Melanie Norwegian, of Jean Marie River's Tthets'éhk'edélî First Nation, signs the PFP framework agreement in the presence of Tłı̨chǫ Grand Chief Jackson Lafferty (rear), NWT environment minister Shane Thompson (right) and others. Photo: Jamie Stevenson
A framework signed this week brings the NWT closer to using hundreds of millions of dollars in federal and private investment to run Indigenous-led conservation projects.
The idea is called Project Finance for Permanence. It involves government funding but also pairs private investors with communities to fund long-term projects.
Central to the philosophy is that the projects are overseen by Indigenous communities.
Supporters say PFP allows communities to derive economic growth from environmental protection work. The NWT’s government says it’s a step toward “a healthy economy and environment.”
Indigenous, territorial and federal governments are all signatories to the framework.
In a joint news release, the groups involved said the federal government had made “an initial floor commitment” of $100 million to PFP in the NWT, while private donors are “working to raise up to $100 million.” Final contributions will be reflected in a closing agreement, the timeline for which is not yet clear.
The document signed this week isn’t a funding agreement or final announcement, but was characterized by officials as an interim step that sets out what can be funded through PFP.
Work is ongoing to figure out who the private donors will be. The Pew Charitable Trusts, a US-based non-profit, has been reaching out to American investors. Similar work has been taking place in Canada.
Getting to this point has taken at least 18 months of negotiations.
Organizations quoted in a news release about the framework signing include the federal and NWT governments, the North Slave Métis Alliance, Northwest Territory Métis Nation, Délįnę Got’įnę Government, Gwich’in Tribal Council, Dehcho First Nations and Tłıchǫ Government.
“It is imperative that we work together as a united front.

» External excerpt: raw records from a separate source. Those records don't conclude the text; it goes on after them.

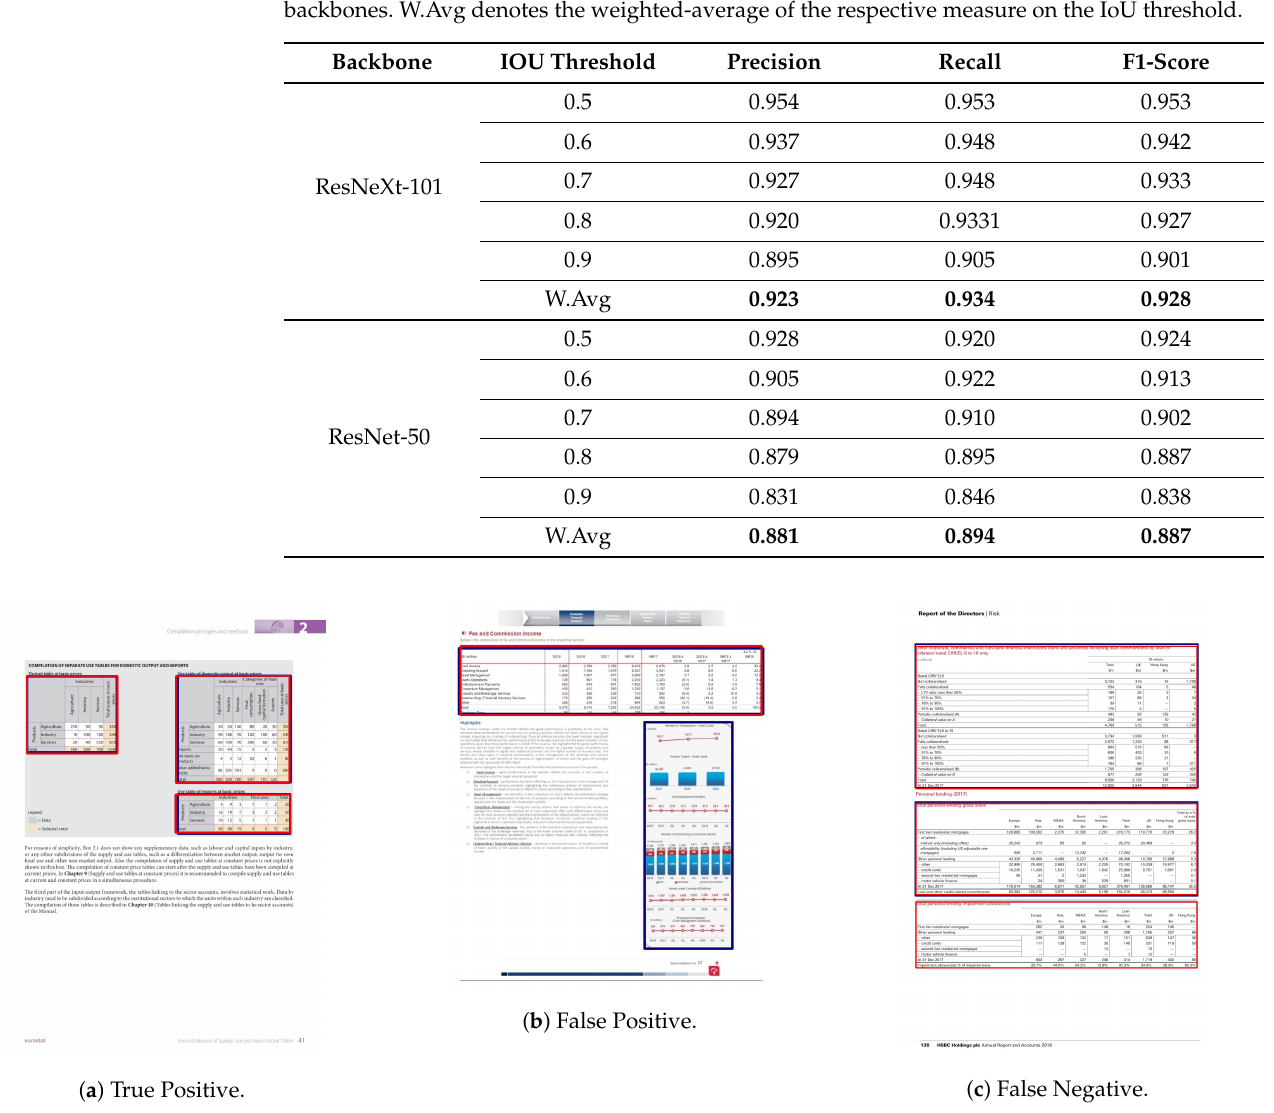
Figure 4. HybridTabNet results on ICDAR-2019 Track-A Modern dataset. ( a – c ) True positive, False positive, and False negative results, respectively. The blue outline shows the predicted table, and the red outline highlights the ground truth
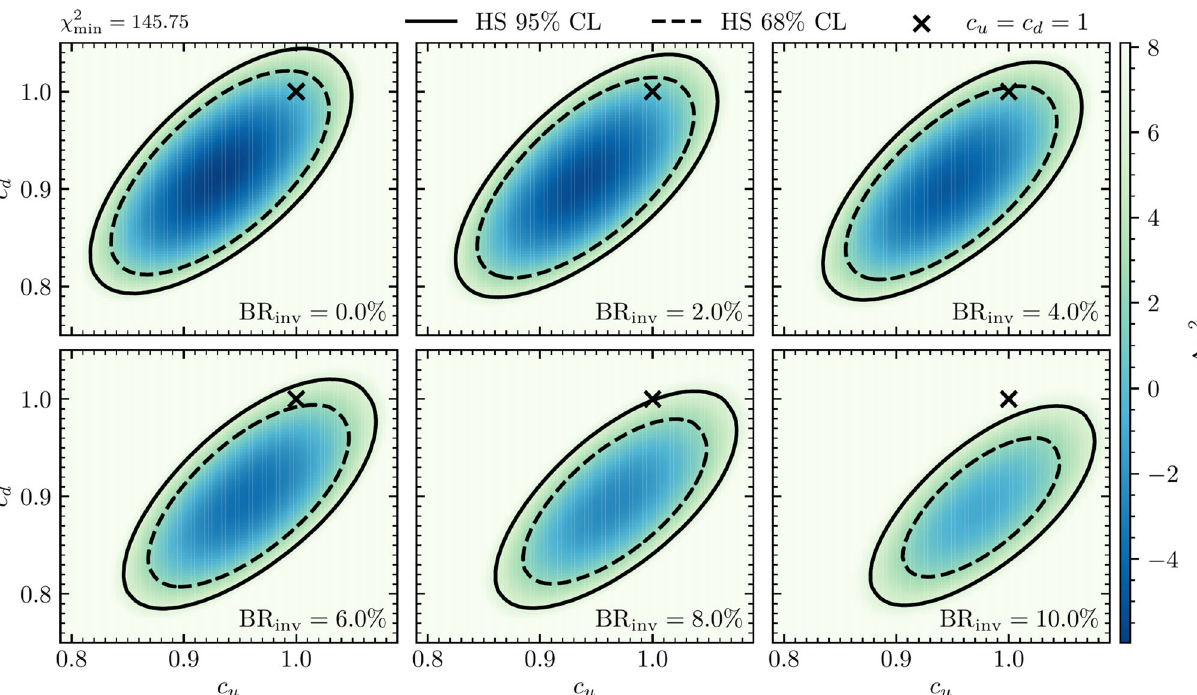
Fig. 4 As Fig. 3, but in the plane { c u , c d } and assuming that c (cid:9) = c d and c V =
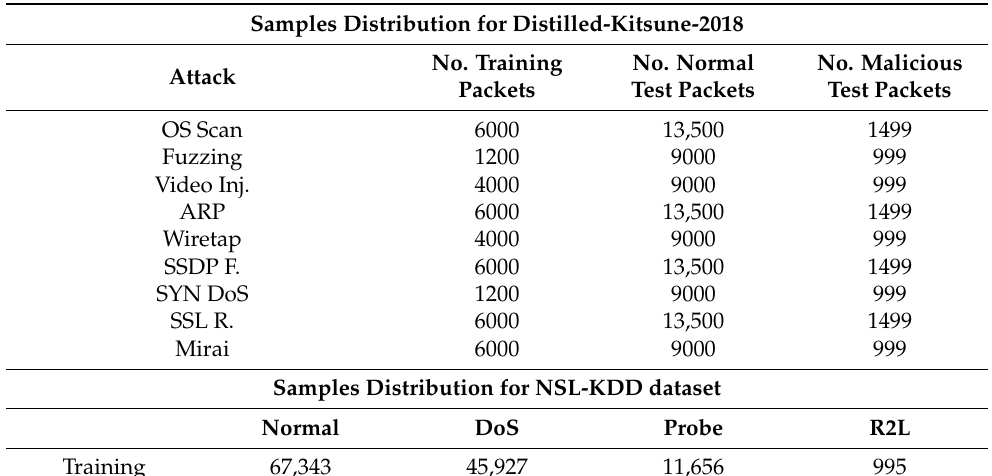
Figure 3. Confusion matrix with other performance evaluation measures. Table 4. Summary of Dataset Distribution: distilled-Kitsune-2018 and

We must continue to protect and advocate for ourselves, our rights, our wildlife and our land into the future,” North Slave Métis Alliance President Marc Whitford was quoted as saying.
“The long-term reliable funding provided through the PFP process will be instrumental to our organization … we are looking forward to continuing this collaboration with our Indigenous neighbours, government partners, and industry representatives.”
Federal environment minister Stephen Guilbeault was quoted as saying: “By coupling Indigenous and Western science, we can fight the twin crises of climate change and biodiversity loss, strengthen our relationships with Indigenous communities, and build a better future for everyone.”
Cash for conservation
PFP’s proponents say the model undercuts the usual assumption in the Northwest Territories that economic development and conservation are mutually exclusive.
They point to the use of PFP to protect ecosystems like sections of Brazil’s Amazon rainforest and the Great Bear rainforest in British Columbia.
Meanwhile, economic development is an important part of the benefit the LK region hopes to see from the relatively new Thaidene Nëné National Park Reserve and associated protected area.
The framework signed this week states that PFP can be used to establish new areas similar to Edéhzhíe, fund ongoing stewardship of existing areas, support Guardians programs, expand climate research, fund on-the-land programs and invest in “conservation-based economic opportunities.”
In a joint press release, the groups involved said PFP could ultimately “help communities conduct climate monitoring and prepare for increased fire risk, changing water levels, and other climate impacts.” Most NWT communities have been affected in at least some way by low water and wildfires over the past few months.
Grand Chief Ken Kyikavichik, of the Gwich’in Tribal Council, said he hopes a final agreement can help establish a Guardians program in the region.
Danny Gaudet, the Ɂek’wahtı̨dǝ́ or leader of the Délįnę Got’įnę government, said PFP would “not only expand conservation, but it will also advance reconciliation by respecting Indigenous knowledge and decision-making.”
The leaders involved were expected to hold a press conference about a framework they called a “historic milestone” by video on Friday.